**Exercise prompt**
Quote the listing in full, exactly as given, minus any pictures.

*** The input

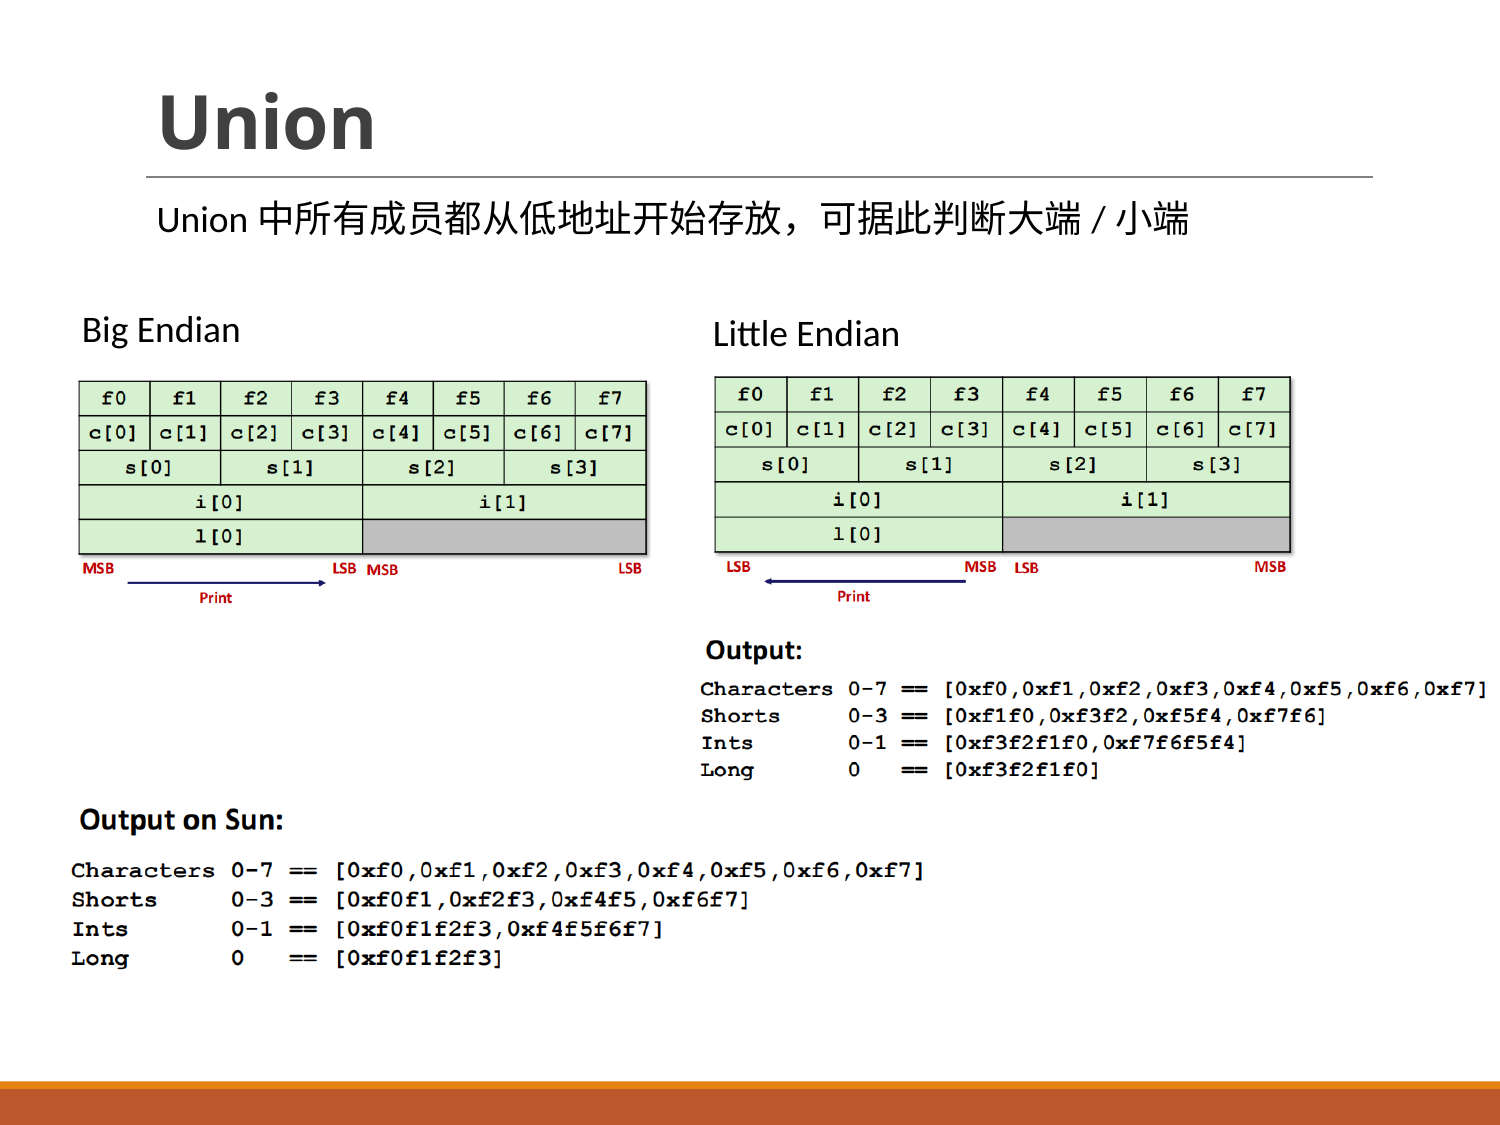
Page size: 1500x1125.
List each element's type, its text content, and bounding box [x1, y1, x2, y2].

picture [681, 617, 1500, 790]
text_box Big Endian [67, 297, 314, 358]
picture [44, 797, 1001, 990]
text_box Little Endian [698, 301, 945, 361]
picture [66, 370, 652, 610]
text_box Union中所有成员都从低地址开始存放，可据此判断大端/小端 [141, 187, 1213, 248]
title Union [141, 36, 1380, 173]
picture [697, 368, 1302, 610]
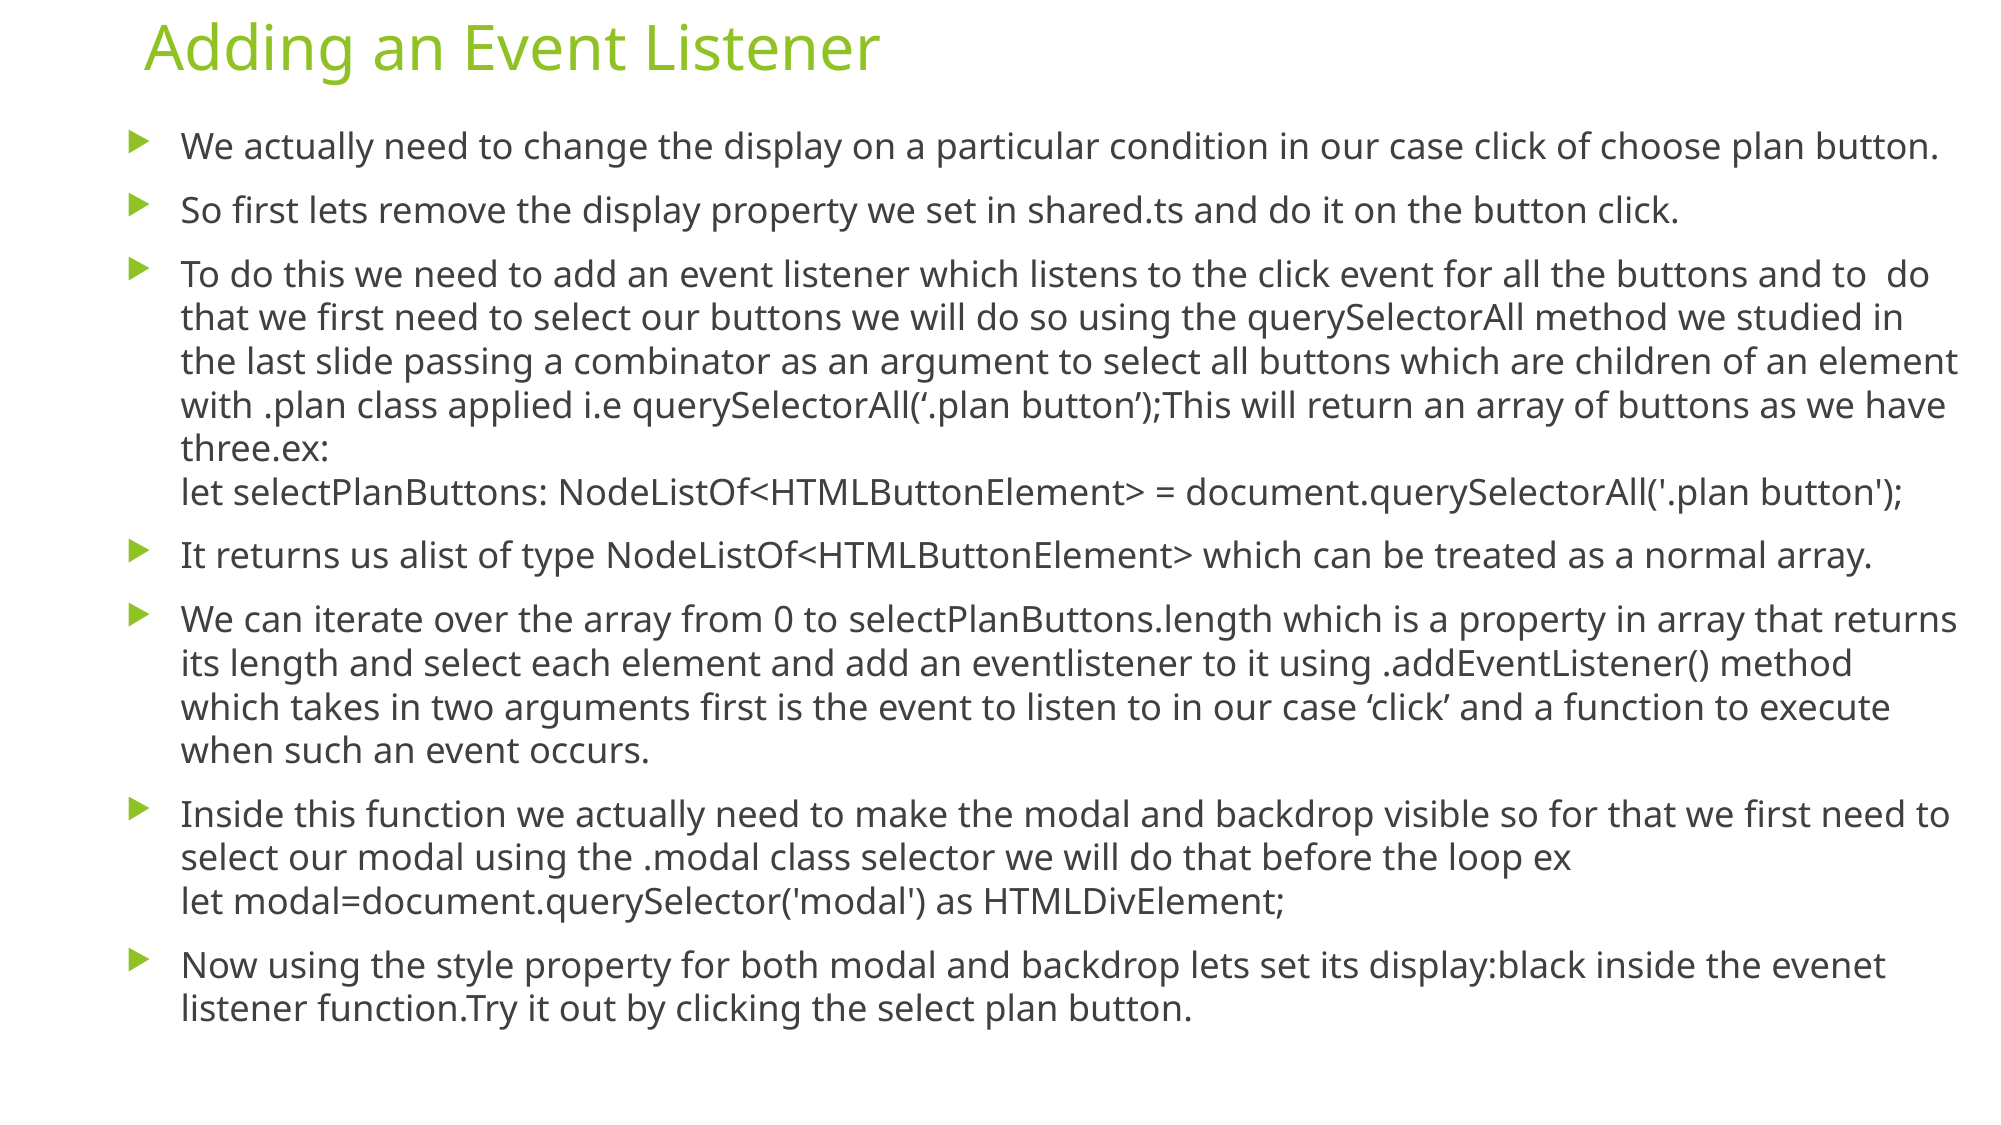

******

**Task output**
Page size: 1500x1125.
List each element's type, its text content, and bounding box [x1, y1, x2, y2].

picture [681, 617, 1500, 790]
text_box Big Endian [67, 297, 314, 358]
picture [44, 797, 1001, 990]
text_box Little Endian [698, 301, 945, 361]
picture [66, 370, 652, 610]
text_box Union中所有成员都从低地址开始存放，可据此判断大端/小端 [141, 187, 1213, 248]
title Union [141, 36, 1380, 173]
picture [697, 368, 1302, 610]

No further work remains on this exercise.